Further, the EAC chairman noted that a persistent concern for the economy remains in the urban labour market.

“Growth has recovered, but there are still concerns around the labour market, particularly the urban labour market, and I also have in mind the declining work participation rates."

He said several issues are plaguing the labour market, including the lack of skills, the lack of correlation between education and skills, and several factors concerning the informal sector.

“As of now, despite the robust growth recovery that I mentioned, there are legitimate concerns. Some of them are immediate, short term. Some of them are longer-term along the lines that I indicated, which mean that the labour market needs to be reformed," he said.

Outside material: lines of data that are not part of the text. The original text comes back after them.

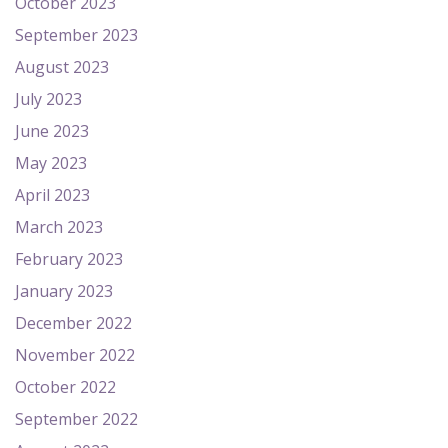
October 2023
September 2023
August 2023
July 2023
June 2023
May 2023
April 2023
March 2023
February 2023
January 2023
December 2022
November 2022
October 2022
September 2022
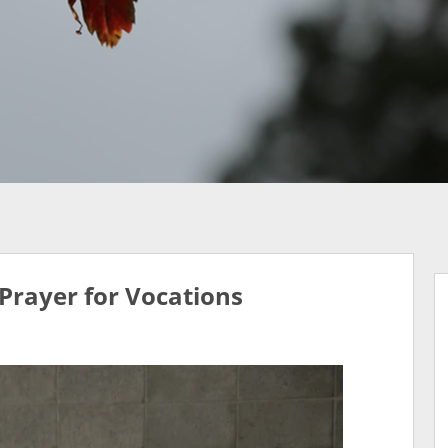
Prayer for Vocations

He said that the Union government has unified over 50 labour codes under four heads of wages, social security, safety and industrial relations. However, many labour laws are outside the ambit of this unification, and they largely fall under the jurisdiction of states.

Responding to comparisons made with the growth rate of Bangladesh, he noted that the eastern neighbour had “unified and cleaned up" its labour laws in 2006, which helped several industries such as those of apparel and garments thrive in the country.

On the target of a $5 trillion economy, Debroy said the Centre and the states need to play a key role to achieve the target.

“If you leave our railways, national highways, telecom, defence, all growth actually happens at the level of the states. Depending on the year, 90-95% of the national income originates in the states. There is plenty of slack within the states to drive that kind of rate of growth of 8.5% summed across the states," he said.

He said that in terms of poverty alleviation and delivery of public goods and services, a major factor is an identity, and although India has Aadhaar as the identity for individuals, several government schemes are concerned with households.

Debroy said an exercise needs to be done to match these individuals to households to help them effectively benefit from government schemes.

Along with individual identities, he also spoke about the identity of enterprises, including MSMEs.

“All entrepreneurship is not in the corporate sector. There is the MSME sector, which has been through a considerable amount of churn, and one of the problems of the sector is that the enterprise does not have an identity. Almost 95% of them are not registered under any piece of legislation. We probably have a beginning on this through the GSTN numbers."